*STATED EXERCISE A*
How many lines of the listing contain the string "Ranunculus", with case counting? Give only the number.

*DOCUMENT EXCERPT*
When **unpacking** you always have to provide the correct number of `lvalues` (even though in python there isn't something as `rvalues` and `lvalues`), so if you want to discard something:

In [None]:
t = ('important', 'nothing', 'very important', 'forget it')
imp,_,vip,_ = t
print('imp:', imp, '\nvip:', vip)

### nested tuples 

In [None]:
cities = [('Tokyo', 'JP', 'un', 'important', 'fields',(35.689,139.692)),
          ('San Paulo', 'BR','not', 'relevant', 'fields',(-23.547,-46.6358))]

for city, *_, (latitude, longitude) in cities:
    print(city, latitude, longitude)

### how to swap two objects

pythonic way of swapping 2 numbers is by the couple of python packing and unpacking:

In [None]:
a = 1
b = 2
print(a,b)

a,b = b,a

print(a,b)

### subtle bugs

In [None]:
t = (1,2, [3,4])
print(t)
t[-1] += [5,6]

In [None]:
print(t)

This because things happen at run-time, what happened here was
1. the list `[5,6]` has been appended to the tuple's last object
2. the interpreter forbidden to assign the new value to the tuple

but since a list is a **MUTABLE** object, it had been changed in-place.

### tuples vs lists
- tuples are faster
- tuples occupy less memory

In [None]:
%timeit l = [0,1,2,3,4,5,6,7,8,9]
%timeit t = (0,1,2,3,4,5,6,7,8,9)

## Section 2.3 - Dictionaries (hash tables) aka `dict`s

 - **unordered** set of pairs `key:value`
 - elements are accessed by `key` and not by offset (like lists and tuples)
 - `key` must be **hashable** (aka immutable) (e.g., boolean, integer, float, tuple, string, **not list**)
 - are mutable, so you can add, delete and change their `key:value` elements
 - highly optimized

In [None]:
empty_dict = {} # or empty_dict = dict()
print(type(empty_dict))

In [None]:
fridge_dict = {
    "Eggs" : 6,
    "Yogurt" : 4,
    "Tofu": 2,
    "Vegetables": {'celeriac' : 0.5, 'onions' : 2, 'cherry_tomatoes' : 42}}
print(fridge_dict)

### can be constructed in many ways

* from list of tuples

In [None]:
list(fridge_dict.items())

In [None]:
lot = [
    ('Eggs', 6),
    ('Yogurt', 4),
    ('Tofu', 2),
    ('Vegetables', {'celeriac': 0.5, 'onions': 2, 'cherry_tomatoes': 42})
]
fridge_dict = dict(lot)
print(fridge_dict)

* from tuples of 2-element lists

In [None]:
tuple( list(t) for t in lot )

*STATED EXERCISE B*
Can you resume the Python lesson on tuples and dictionaries, continuing from the point where it stops?

*RECORD SET*
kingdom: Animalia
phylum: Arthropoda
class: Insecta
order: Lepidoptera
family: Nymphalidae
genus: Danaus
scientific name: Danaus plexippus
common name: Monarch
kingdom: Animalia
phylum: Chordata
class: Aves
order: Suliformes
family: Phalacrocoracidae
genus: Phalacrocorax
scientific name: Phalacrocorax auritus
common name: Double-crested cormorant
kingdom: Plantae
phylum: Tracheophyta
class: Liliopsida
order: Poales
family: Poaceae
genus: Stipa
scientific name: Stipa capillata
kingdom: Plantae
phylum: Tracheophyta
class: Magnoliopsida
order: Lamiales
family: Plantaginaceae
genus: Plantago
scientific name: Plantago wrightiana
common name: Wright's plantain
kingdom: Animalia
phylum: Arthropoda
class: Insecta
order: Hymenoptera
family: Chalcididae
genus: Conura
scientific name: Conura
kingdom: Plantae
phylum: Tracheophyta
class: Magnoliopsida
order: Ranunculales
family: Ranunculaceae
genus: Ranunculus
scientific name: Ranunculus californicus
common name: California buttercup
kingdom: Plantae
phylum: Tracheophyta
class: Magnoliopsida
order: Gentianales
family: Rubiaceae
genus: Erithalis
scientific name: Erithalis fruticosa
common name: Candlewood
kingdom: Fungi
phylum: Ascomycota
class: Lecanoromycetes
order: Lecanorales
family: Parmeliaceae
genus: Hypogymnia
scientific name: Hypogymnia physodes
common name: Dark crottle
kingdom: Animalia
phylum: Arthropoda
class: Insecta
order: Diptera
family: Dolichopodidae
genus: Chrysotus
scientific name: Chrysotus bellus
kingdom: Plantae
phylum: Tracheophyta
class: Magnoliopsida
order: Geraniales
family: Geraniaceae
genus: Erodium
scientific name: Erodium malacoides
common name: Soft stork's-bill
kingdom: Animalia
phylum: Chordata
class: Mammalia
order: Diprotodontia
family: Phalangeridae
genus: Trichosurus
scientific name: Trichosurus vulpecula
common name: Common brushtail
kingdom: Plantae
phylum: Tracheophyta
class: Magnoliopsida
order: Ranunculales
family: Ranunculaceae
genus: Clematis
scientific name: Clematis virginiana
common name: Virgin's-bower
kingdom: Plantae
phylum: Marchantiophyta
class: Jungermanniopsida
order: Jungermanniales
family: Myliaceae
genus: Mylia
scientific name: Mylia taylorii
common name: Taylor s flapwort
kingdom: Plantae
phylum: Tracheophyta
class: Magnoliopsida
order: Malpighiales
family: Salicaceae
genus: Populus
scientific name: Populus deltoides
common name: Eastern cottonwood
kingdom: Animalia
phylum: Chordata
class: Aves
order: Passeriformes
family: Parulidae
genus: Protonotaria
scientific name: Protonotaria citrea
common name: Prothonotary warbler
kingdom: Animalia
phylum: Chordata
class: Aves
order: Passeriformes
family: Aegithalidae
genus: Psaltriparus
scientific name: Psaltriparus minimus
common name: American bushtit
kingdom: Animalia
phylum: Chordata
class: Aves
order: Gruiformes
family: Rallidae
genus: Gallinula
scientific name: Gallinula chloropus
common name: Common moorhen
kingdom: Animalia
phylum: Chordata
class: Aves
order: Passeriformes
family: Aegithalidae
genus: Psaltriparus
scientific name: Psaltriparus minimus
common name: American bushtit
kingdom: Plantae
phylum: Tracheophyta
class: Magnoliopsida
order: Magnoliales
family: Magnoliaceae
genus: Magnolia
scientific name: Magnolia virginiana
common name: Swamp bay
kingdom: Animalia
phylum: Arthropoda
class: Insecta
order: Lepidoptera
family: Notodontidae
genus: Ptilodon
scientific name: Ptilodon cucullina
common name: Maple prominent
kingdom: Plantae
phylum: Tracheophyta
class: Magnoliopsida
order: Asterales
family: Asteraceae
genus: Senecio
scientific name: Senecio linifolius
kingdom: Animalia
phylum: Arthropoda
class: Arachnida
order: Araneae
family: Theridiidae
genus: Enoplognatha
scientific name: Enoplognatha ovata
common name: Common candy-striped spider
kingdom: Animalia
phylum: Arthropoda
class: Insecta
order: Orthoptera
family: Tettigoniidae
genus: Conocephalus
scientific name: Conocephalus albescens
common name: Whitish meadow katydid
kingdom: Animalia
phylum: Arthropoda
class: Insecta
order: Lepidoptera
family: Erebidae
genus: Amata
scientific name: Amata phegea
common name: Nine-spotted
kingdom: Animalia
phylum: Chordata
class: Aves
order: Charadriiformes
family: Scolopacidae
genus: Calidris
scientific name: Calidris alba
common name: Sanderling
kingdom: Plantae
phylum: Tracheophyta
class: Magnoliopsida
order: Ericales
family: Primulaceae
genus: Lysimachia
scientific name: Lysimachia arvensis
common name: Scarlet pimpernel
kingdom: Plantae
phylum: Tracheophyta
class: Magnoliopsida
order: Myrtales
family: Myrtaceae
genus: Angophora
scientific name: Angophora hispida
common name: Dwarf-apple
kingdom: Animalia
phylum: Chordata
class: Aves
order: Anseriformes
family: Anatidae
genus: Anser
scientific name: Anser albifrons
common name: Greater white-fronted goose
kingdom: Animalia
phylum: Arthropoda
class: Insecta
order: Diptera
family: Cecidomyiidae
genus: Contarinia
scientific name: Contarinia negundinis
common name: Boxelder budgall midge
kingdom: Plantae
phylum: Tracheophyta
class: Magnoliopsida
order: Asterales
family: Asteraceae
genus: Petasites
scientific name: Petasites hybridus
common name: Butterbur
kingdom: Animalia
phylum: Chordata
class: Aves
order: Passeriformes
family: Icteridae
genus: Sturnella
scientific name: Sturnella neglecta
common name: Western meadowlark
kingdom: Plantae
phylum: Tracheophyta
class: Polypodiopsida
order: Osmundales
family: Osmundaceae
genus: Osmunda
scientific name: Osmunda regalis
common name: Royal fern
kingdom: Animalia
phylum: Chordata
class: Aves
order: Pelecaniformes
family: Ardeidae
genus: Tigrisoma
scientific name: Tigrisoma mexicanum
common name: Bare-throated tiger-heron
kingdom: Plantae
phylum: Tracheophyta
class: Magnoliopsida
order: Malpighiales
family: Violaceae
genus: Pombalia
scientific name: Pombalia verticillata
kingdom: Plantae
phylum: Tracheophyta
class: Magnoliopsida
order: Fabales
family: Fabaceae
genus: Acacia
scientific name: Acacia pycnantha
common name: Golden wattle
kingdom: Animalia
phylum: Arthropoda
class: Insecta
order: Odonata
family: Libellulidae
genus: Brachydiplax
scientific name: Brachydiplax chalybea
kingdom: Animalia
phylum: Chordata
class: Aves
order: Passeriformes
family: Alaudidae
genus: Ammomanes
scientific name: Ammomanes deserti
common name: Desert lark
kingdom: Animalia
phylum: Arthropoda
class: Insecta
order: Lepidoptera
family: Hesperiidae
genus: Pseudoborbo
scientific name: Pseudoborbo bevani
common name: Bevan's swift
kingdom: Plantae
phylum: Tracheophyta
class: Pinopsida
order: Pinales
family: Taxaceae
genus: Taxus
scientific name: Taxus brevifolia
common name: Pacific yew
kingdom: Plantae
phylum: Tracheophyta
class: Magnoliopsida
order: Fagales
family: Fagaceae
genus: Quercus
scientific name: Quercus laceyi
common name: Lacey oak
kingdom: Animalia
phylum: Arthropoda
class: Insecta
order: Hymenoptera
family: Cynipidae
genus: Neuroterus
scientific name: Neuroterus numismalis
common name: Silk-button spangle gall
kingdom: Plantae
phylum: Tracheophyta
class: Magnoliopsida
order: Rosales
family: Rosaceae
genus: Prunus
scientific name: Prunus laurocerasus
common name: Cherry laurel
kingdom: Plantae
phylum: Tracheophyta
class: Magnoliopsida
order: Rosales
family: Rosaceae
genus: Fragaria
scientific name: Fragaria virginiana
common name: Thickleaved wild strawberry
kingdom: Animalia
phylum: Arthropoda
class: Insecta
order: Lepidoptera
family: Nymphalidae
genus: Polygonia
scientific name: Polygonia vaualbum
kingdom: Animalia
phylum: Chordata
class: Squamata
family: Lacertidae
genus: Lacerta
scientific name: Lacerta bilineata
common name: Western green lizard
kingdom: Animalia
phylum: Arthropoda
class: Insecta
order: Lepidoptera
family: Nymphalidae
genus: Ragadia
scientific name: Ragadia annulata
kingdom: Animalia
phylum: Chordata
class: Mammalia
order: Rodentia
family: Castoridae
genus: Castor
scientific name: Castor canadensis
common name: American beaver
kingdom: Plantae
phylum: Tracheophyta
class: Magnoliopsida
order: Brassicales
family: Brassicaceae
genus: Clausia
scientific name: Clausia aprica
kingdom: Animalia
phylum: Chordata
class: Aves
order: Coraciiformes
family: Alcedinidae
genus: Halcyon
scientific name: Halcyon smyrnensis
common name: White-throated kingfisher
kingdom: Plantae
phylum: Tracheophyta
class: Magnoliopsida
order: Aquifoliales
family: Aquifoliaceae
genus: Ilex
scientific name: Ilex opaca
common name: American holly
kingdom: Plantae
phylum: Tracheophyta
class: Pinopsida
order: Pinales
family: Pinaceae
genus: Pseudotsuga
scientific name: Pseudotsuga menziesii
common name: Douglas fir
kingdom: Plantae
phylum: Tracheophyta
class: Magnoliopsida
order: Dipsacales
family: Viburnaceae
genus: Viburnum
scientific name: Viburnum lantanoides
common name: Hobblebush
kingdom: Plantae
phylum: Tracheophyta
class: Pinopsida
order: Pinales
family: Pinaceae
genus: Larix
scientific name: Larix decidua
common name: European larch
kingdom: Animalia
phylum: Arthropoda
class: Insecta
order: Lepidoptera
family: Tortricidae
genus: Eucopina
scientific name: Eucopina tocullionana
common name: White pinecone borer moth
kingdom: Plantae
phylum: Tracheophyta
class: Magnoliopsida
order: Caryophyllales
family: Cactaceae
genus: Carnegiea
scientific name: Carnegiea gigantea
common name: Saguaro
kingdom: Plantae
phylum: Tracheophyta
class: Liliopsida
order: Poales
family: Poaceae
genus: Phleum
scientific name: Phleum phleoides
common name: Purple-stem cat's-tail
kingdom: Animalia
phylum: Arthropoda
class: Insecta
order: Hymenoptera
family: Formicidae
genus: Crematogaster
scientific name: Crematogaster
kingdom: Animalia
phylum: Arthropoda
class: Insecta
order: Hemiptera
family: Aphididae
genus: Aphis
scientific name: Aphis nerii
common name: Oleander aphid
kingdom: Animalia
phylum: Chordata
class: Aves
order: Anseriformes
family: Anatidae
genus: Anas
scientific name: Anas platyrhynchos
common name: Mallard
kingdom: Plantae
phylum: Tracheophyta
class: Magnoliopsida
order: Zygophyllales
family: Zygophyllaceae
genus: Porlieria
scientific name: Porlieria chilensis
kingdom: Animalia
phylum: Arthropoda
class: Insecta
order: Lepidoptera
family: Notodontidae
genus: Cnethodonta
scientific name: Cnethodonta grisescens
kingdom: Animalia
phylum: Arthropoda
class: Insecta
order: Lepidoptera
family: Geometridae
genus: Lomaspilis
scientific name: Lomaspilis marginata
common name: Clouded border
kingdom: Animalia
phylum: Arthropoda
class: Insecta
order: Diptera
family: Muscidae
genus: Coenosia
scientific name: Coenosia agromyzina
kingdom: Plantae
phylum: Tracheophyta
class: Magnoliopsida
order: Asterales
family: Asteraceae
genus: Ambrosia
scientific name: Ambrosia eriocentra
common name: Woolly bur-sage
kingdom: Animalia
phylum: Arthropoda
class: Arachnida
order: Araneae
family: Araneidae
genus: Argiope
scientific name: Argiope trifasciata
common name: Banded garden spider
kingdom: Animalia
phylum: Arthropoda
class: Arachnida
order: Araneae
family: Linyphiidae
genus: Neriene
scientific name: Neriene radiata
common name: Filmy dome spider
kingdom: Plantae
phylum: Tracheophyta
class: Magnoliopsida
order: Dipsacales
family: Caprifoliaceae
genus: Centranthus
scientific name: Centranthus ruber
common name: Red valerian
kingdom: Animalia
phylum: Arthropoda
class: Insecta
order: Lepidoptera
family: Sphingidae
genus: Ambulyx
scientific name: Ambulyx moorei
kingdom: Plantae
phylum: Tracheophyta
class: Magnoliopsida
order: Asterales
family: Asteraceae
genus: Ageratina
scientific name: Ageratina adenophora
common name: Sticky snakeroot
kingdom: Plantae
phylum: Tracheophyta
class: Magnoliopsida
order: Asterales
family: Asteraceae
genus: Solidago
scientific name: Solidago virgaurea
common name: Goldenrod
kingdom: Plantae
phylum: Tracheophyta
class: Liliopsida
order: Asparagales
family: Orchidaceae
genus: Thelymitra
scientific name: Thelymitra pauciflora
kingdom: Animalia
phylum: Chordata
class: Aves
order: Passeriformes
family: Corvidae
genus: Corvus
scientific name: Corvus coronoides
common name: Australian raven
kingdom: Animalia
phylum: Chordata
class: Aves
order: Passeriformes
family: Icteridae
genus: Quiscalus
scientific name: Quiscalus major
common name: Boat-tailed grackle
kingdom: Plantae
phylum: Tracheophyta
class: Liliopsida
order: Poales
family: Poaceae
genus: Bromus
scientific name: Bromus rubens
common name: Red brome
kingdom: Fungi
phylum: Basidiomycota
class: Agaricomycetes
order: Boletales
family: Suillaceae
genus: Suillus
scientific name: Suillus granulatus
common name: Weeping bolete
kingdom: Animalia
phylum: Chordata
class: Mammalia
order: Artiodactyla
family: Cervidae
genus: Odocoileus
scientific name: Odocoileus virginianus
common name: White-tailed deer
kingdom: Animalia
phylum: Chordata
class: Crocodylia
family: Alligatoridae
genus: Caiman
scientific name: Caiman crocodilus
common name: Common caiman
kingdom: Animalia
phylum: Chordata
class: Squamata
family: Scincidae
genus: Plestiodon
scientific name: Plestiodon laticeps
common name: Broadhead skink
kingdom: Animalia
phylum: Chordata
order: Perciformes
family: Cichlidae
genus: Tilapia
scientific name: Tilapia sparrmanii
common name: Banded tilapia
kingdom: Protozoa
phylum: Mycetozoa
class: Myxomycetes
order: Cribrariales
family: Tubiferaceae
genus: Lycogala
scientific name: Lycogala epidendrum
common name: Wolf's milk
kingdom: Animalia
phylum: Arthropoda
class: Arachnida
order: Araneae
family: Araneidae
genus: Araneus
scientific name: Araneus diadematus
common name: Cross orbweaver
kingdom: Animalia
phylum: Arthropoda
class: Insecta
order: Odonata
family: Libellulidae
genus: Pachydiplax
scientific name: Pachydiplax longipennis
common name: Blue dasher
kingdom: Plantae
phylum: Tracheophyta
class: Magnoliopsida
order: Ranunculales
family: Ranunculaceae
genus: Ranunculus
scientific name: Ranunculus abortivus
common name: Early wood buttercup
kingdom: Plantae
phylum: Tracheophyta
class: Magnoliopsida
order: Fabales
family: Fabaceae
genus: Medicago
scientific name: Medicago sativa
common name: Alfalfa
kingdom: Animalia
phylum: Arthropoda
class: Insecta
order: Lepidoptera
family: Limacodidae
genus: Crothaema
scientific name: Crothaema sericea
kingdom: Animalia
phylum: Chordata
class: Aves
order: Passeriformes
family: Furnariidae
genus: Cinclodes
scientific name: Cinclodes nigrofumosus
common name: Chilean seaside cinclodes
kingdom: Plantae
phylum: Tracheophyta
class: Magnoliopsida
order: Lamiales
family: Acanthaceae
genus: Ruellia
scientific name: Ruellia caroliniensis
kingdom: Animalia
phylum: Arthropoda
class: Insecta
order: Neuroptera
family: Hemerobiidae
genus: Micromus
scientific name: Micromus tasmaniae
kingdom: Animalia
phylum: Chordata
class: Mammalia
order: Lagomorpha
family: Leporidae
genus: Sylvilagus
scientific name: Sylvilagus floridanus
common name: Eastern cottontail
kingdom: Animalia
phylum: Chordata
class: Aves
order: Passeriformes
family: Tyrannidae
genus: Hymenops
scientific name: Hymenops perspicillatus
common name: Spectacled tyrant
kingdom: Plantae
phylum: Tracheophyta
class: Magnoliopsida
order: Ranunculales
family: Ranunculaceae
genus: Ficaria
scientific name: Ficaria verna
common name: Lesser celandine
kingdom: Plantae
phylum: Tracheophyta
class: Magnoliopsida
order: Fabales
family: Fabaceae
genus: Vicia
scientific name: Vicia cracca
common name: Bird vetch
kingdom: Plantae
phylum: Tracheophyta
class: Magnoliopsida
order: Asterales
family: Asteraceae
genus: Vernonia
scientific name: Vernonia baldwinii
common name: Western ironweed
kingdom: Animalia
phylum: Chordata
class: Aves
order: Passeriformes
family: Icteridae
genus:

*EXPECTED ANSWER A*
4

*EXPECTED ANSWER B*
In [None]:
tol = (
    ['Eggs', 6],
    ['Yogurt', 4],
    ['Tofu', 2],
    ['Vegetables', {'celeriac': 0.5, 'onions': 2, 'cherry_tomatoes': 42}]
)
fridge_dict = dict(tol)
print(fridge_dict)

* dictionaries comprehensions

In [None]:
list(fridge_dict.keys()), list(fridge_dict.values())

In [None]:
foods = ['Eggs', 'Yogurt', 'Tofu', 'Vegetables']
amounts = [6, 4, 2, {'celeriac': 0.5, 'onions': 2, 'cherry_tomatoes': 42}]
fridge_dict = {k:v for k,v in zip(foods,amounts)}
print(fridge_dict)

`zip` takes two containers and associates them in touples of 2 elements, element-by-element, (note that if the two containers have different sizes, it will stop when the first one ends).


### Retrieve an element by `key`


In [None]:
print("Number of Eggs", fridge_dict['Eggs'])
fridge_dict['Eggs'] -= 1
print("Number of Eggs", fridge_dict['Eggs'])

not that by-default you cannot access a non-existing element:

In [None]:
print(fridge_dict["not in dict"]) # error

### better use `get` if a key can be not present

In [None]:
print(fridge_dict.get("not in dict", -1))

### can add new keys with the `[ ]` operator

In [None]:
fridge_dict["Mozzarella"] = 55

In [None]:
print(fridge_dict)

### check if a key is (is not in dict)


In [None]:
print("Eggs" in fridge_dict)
print("Unknown" in fridge_dict)
print("Unknown" not in fridge_dict)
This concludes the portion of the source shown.